Security researchers have discovered several severe vulnerabilities and a secret hard-coded backdoor in Western Digital’s My Cloud NAS devices that could allow remote attackers to gain unrestricted root access to the device.
Western Digital’s My Cloud (WDMyCloud) is one of the most popular network-attached storage devices which is being used by individuals and businesses to host their files, and automatically backup and sync them with various cloud and web-based services.
The device lets users not only share files in a home network, but the private cloud feature also allows them to access their data from anywhere at any time.
Since these devices have been designed to be connected over the Internet, the hardcoded backdoor would leave user data open to hackers.
GulfTech research and development team has recently published an advisory detailing a hardcoded backdoor and several vulnerabilities it found in WD My Cloud storage devices that could allow remote attackers to inject their own commands and upload and download sensitive files without permission.
Noteworthy, James Bercegay of GulfTech contacted the vendor and reported the issues in June last year. The vendor confirmed the vulnerabilities and requested a period of 90 days until full disclosure.
On 3rd January (that’s almost after 180 days), GulfTech publicly disclosed the details of the vulnerabilities, which are still unpatched.
Unrestricted File Upload Flaw Leads to Remote Exploitation
As the name suggests, this vulnerability allows a remote attacker to upload an arbitrary file to the server running on the internet-connected vulnerable storage devices.

▶ **Tasks**:
**a.** Can you reproduce everything in the article on the My Cloud vulnerabilities from "The device lets" down to "files without permission.", word for word?
**b.** Could you take the article on the Western Digital My Cloud vulnerabilities further, picking up after its last sentence?
The records that follow the article were taken from a separate source.

[Stored data entries]
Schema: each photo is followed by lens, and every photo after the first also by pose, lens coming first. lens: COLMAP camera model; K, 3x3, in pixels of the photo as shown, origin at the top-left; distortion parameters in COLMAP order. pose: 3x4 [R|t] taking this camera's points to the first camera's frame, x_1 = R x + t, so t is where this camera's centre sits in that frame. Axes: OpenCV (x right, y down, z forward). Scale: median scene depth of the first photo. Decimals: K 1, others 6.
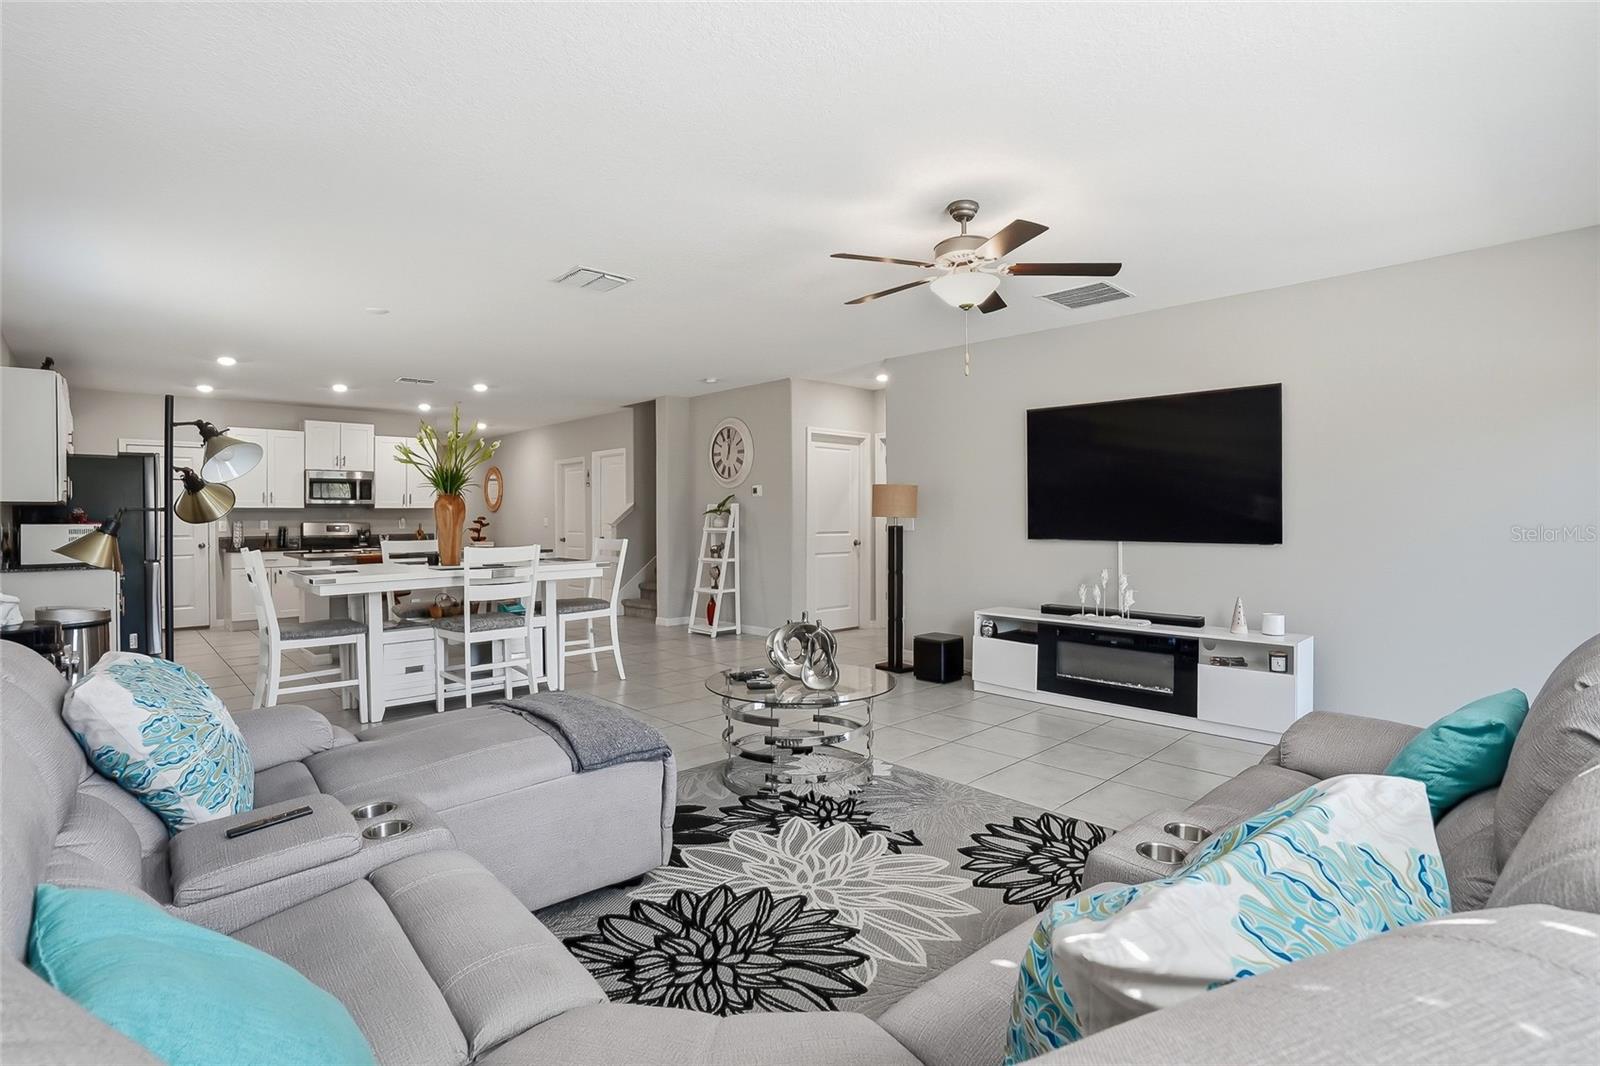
lens RADIAL K [[759.0, 0, 804.6], [0, 759.0, 524.6], [0, 0, 1]] dist [-0.052589, 0.019714]
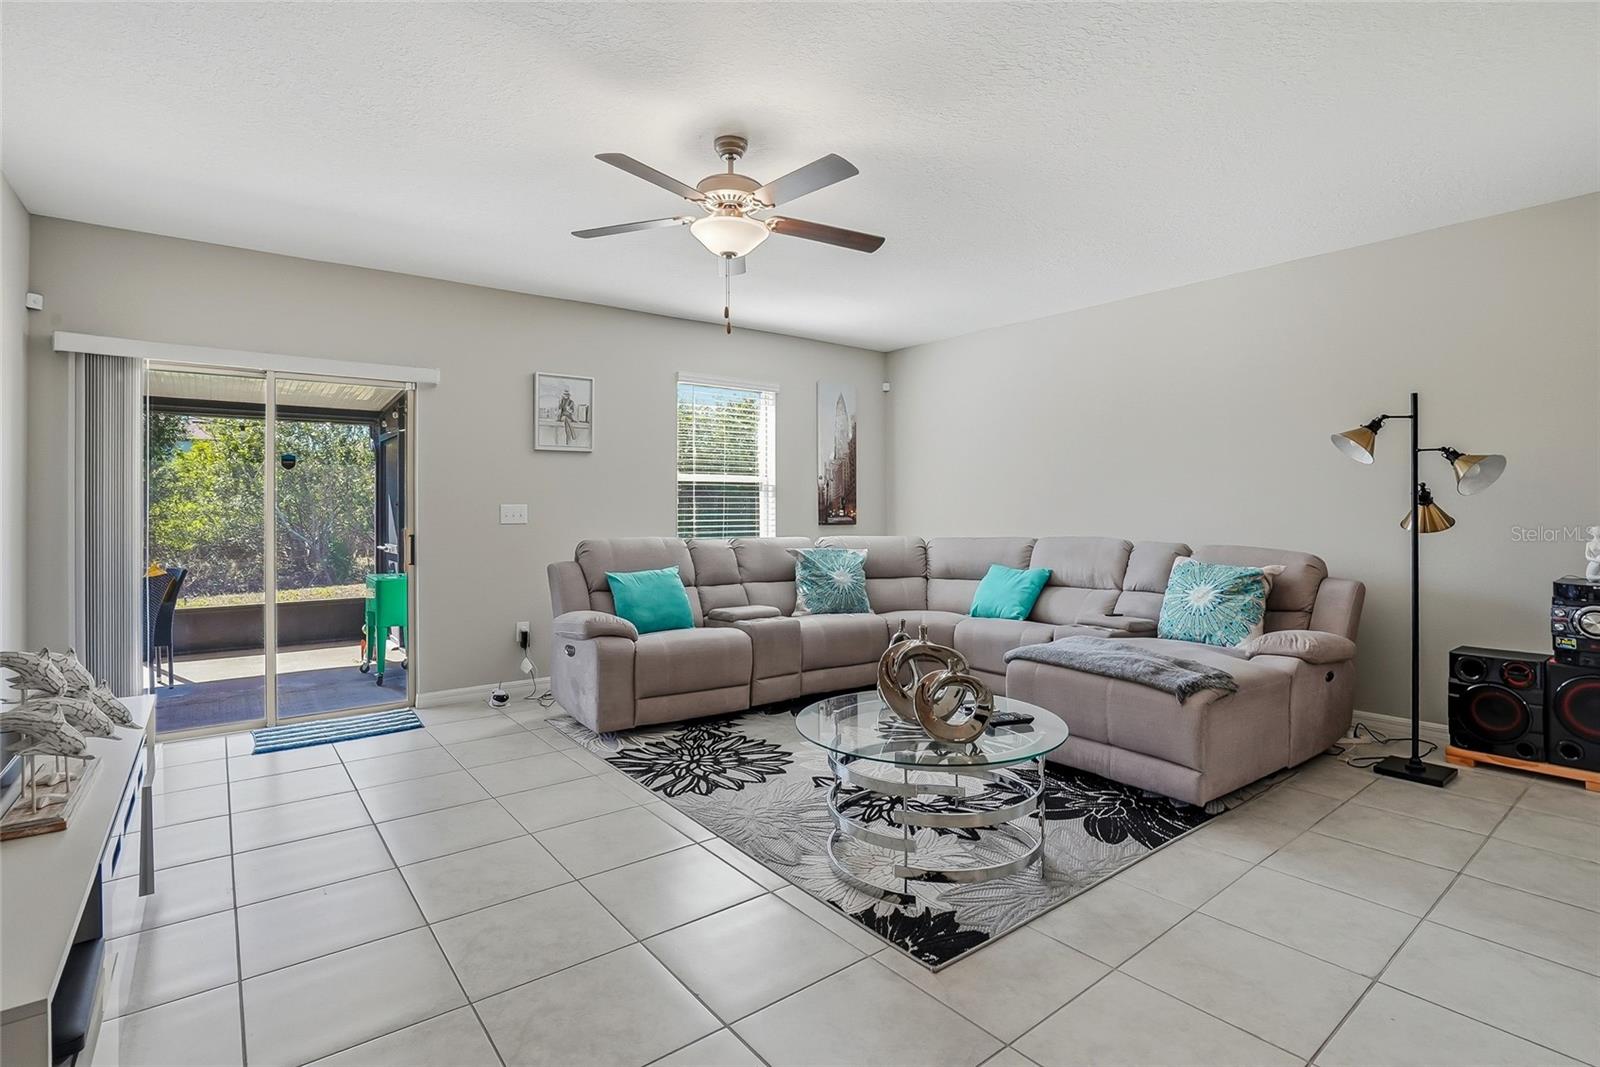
lens RADIAL K [[759.0, 0, 809.1], [0, 759.0, 514.3], [0, 0, 1]] dist [-0.052589, 0.019714]
pose [[-0.995964, 0.010601, 0.089129, 0.030102], [0.012531, 0.999699, 0.021114, -0.003364], [-0.088878, 0.022146, -0.995796, 1.204364]]
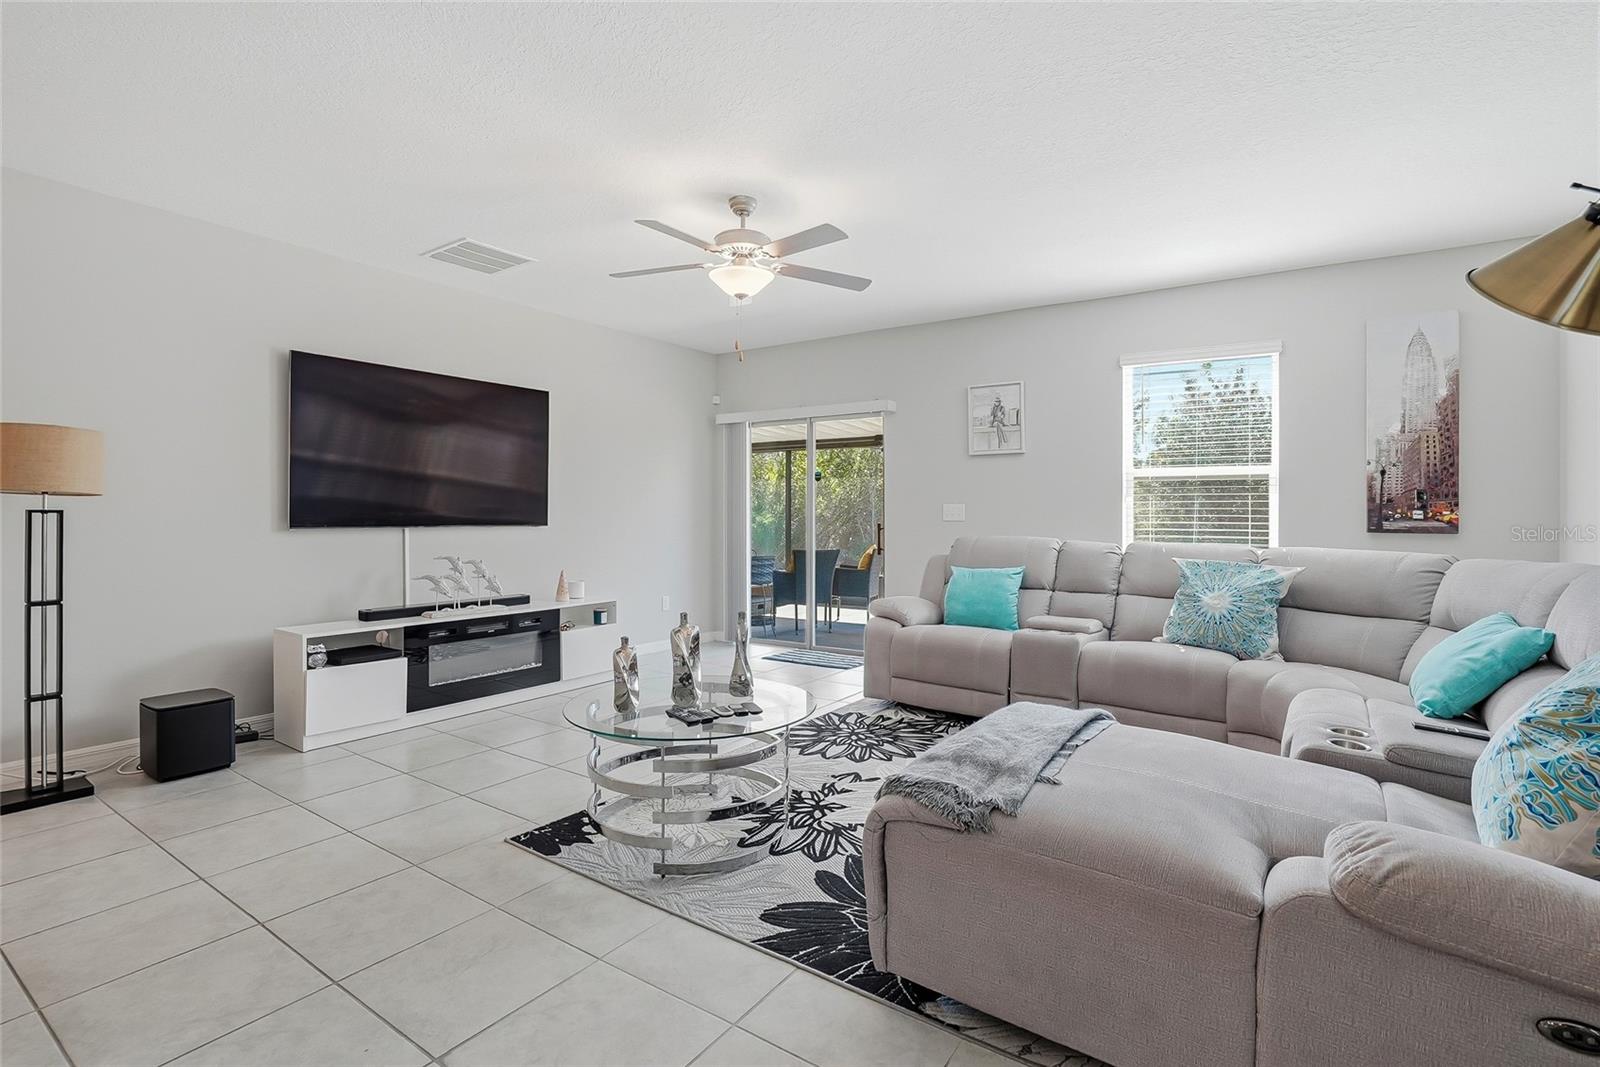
lens RADIAL K [[759.0, 0, 806.5], [0, 759.0, 505.9], [0, 0, 1]] dist [-0.052589, 0.019714]
pose [[-0.223311, 0.017539, 0.974590, -0.543980], [0.012535, 0.999807, -0.015121, 0.016502], [-0.974667, 0.008840, -0.223487, 0.743885]]
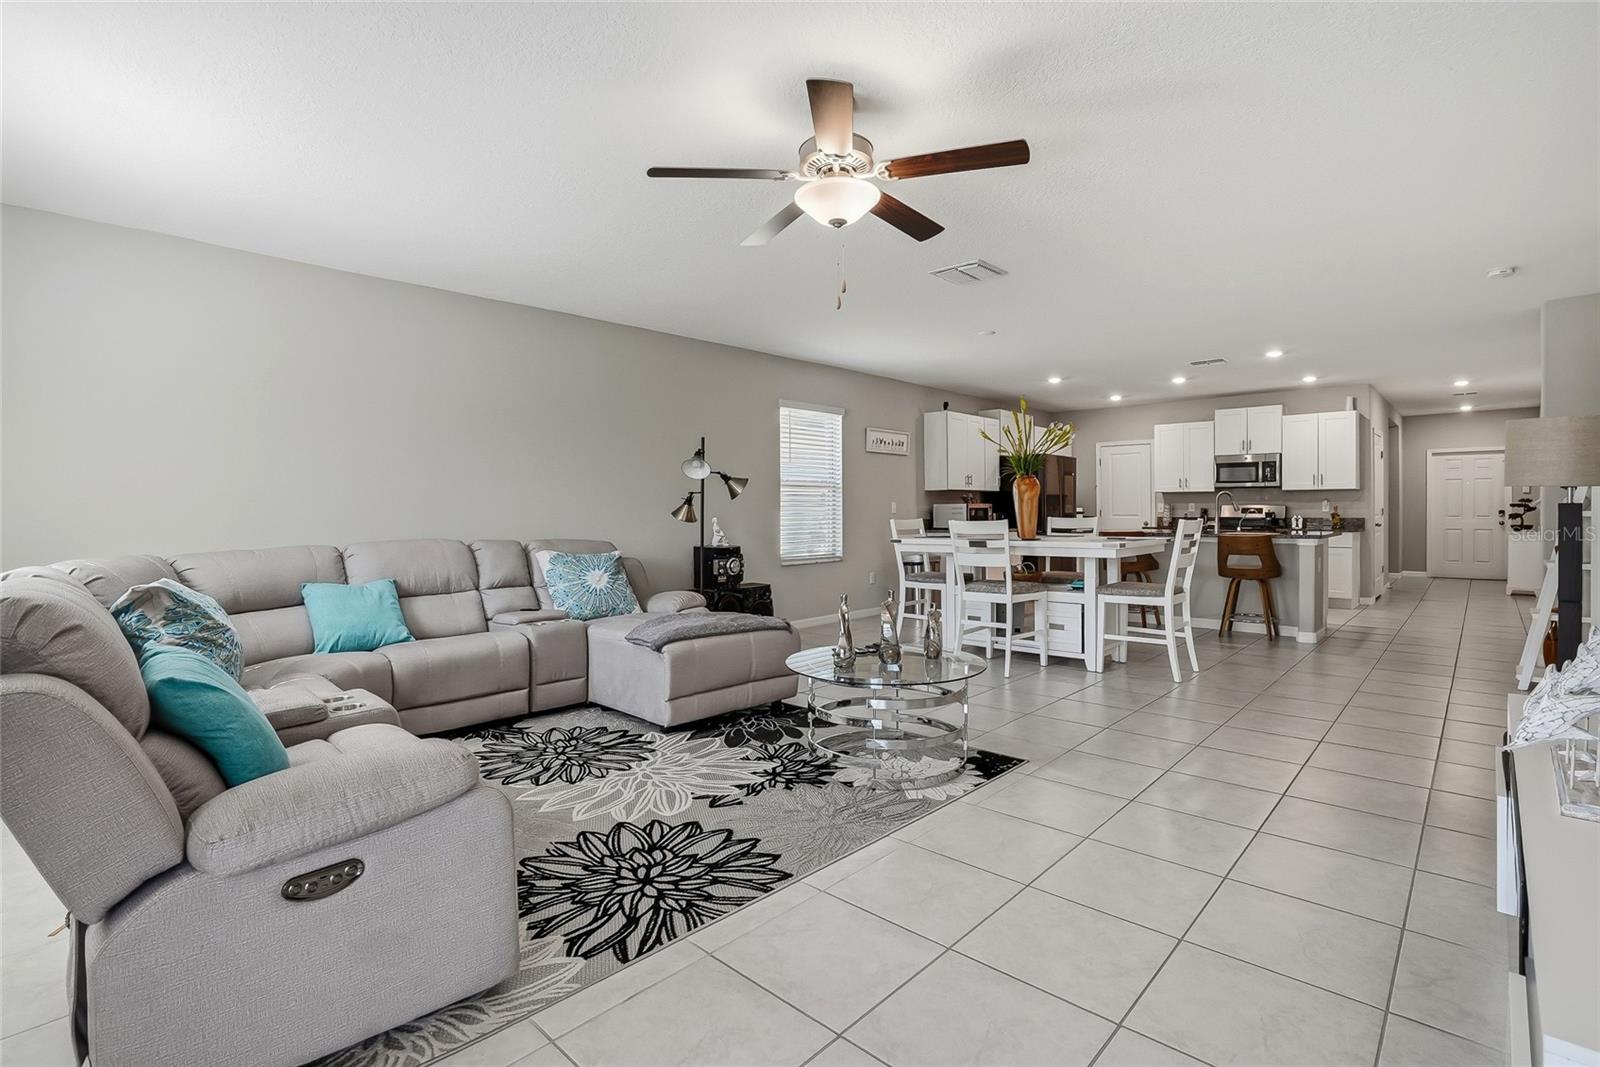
lens RADIAL K [[759.0, 0, 799.1], [0, 759.0, 509.4], [0, 0, 1]] dist [-0.052589, 0.019714]
pose [[0.054450, 0.003872, -0.998509, 0.656781], [-0.008914, 0.999955, 0.003392, 0.010680], [0.998477, 0.008716, 0.054483, 0.591881]]
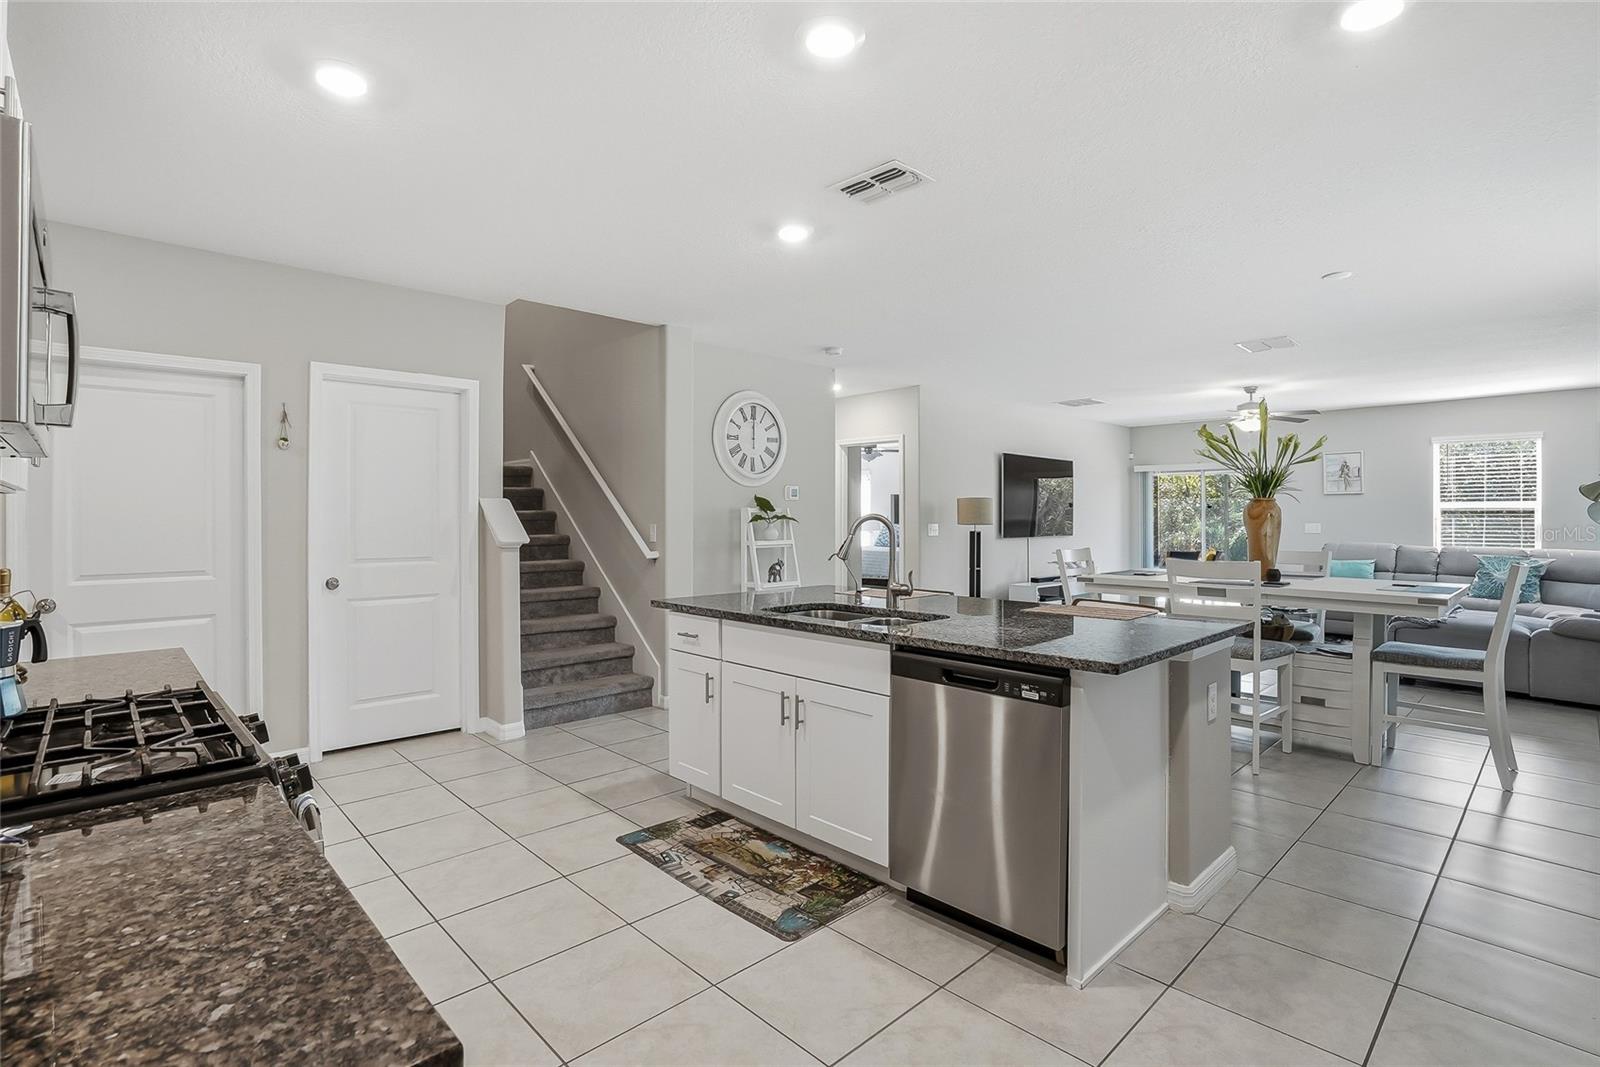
lens RADIAL K [[759.0, 0, 795.5], [0, 759.0, 530.6], [0, 0, 1]] dist [-0.052589, 0.019714]
pose [[-0.002961, -0.010398, 0.999942, -1.329628], [0.016367, 0.999811, 0.010445, -0.021487], [-0.999862, 0.016397, -0.002790, 1.554155]]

▶ **Answers by task**:
**a.**
The device lets users not only share files in a home network, but the private cloud feature also allows them to access their data from anywhere at any time.
Since these devices have been designed to be connected over the Internet, the hardcoded backdoor would leave user data open to hackers.
GulfTech research and development team has recently published an advisory detailing a hardcoded backdoor and several vulnerabilities it found in WD My Cloud storage devices that could allow remote attackers to inject their own commands and upload and download sensitive files without permission.

**b.**
The vulnerability resides in “multi_uploadify.php” script due to the wrong implementation of gethostbyaddr() PHP function by the developers.
This vulnerability can also be easily exploited to gain a remote shell as root. For this, all an attacker has to do is send a post request containing a file to upload using the parameter Filedata—a location for the file to be uploaded to which is specified within the “folder” parameter, and a fake “Host” header.
The researcher has also written a Metasploit module to exploit this vulnerability.
“The [metasploit] module will use this vulnerability to upload a PHP webshell to the “/var/www/” directory. Once uploaded, the webshell can be executed by requesting a URI pointing to the backdoor, and thus triggering the payload,” the researcher writes.
Hard Coded Backdoor Leads to Remote Exploitation
Researchers also found the existence of a “classic backdoor”—with admin username “mydlinkBRionyg” and password “abc12345cba,” which is hardcoded into the binary and cannot be changed.